Die Universität unterstützt alle Mitglieder und Angehörigen darin, ihre Fähigkeiten weiterzuentwickeln, um erfolgreich studieren und herausragende Leistungen im Beruf erbringen zu können. Gleichzeitig arbeitet sie daran, Diskriminierung abzubauen und so die Rahmenbedingungen für Forschung, Studium und Lehre sowie Nachwuchsförderung kontinuierlich zu verbessern. Dabei verfolgt sie eine forschungsorientierte und -basierte Strategie, die aktuelle Forschungsergebnisse ebenso wie Ansätze guter Praxis berücksichtigt.
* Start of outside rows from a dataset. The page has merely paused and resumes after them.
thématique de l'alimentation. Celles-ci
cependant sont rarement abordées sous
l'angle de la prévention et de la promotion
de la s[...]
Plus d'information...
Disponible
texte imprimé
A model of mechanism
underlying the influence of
Zugleich werden bewährte Politiken der Gleichstellung der Ge-schlechter, der Verbesserung der Vereinbarkeit und der Inklusion von Menschen mit Behinderung und Beeinträchtigung mit neuen Maßnahmen verknüpft.
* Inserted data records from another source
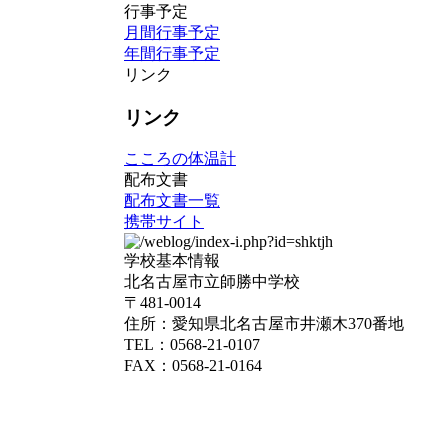
行事予定
月間行事予定
年間行事予定
リンク
リンク
こころの体温計
配布文書
配布文書一覧
携帯サイト
学校基本情報
北名古屋市立師勝中学校
〒481-0014
住所：愛知県北名古屋市井瀬木370番地
TEL：0568-21-0107
FAX：0568-21-0164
Die Diversitätsarbeit der Universität umfasst Projekte und Unterstützungsangebote für einzelne Zielgruppen, zielt aber langfristig auf die grundlegende Weiterentwicklung der universitären Strukturen und auf einen nachhaltigen diversitätsorientierten Kulturwandel. In vielfältiger Weise arbeitet die Universität dabei mit der Stadt und der Region sowie den Partnerinstitutionen des Göttingen Campus zusammen.

Die Stabsstelle Chancengleichheit und Diversität koordiniert die diversitätsorientierte Organisationsentwicklung. Sie berät Organisationseinheiten sowie Fach- und Führungskräfte bei der Entwicklung und Umsetzung diversitätsorientierter Strategien (DiversityConsulting). Sie unterstützt den Aufbau neuer Projekte und Maßnahmen sowie den Ausbau der Informations- und Weiterbildungsangebote. Ein besonderer Schwerpunkt liegt auf der diversitätsorientierten Weiterentwicklung von Studium und Lehre. Weitere diversitätsorientierte Maßnahmen und Aktivitäten werden von anderen Akteur*innen der Universität auf zentraler und dezentraler Ebene umgesetzt. Alle Qualifizierungsangebote werden auf der Basis von Evaluationen kontinuierlich überprüft und weiterentwickelt.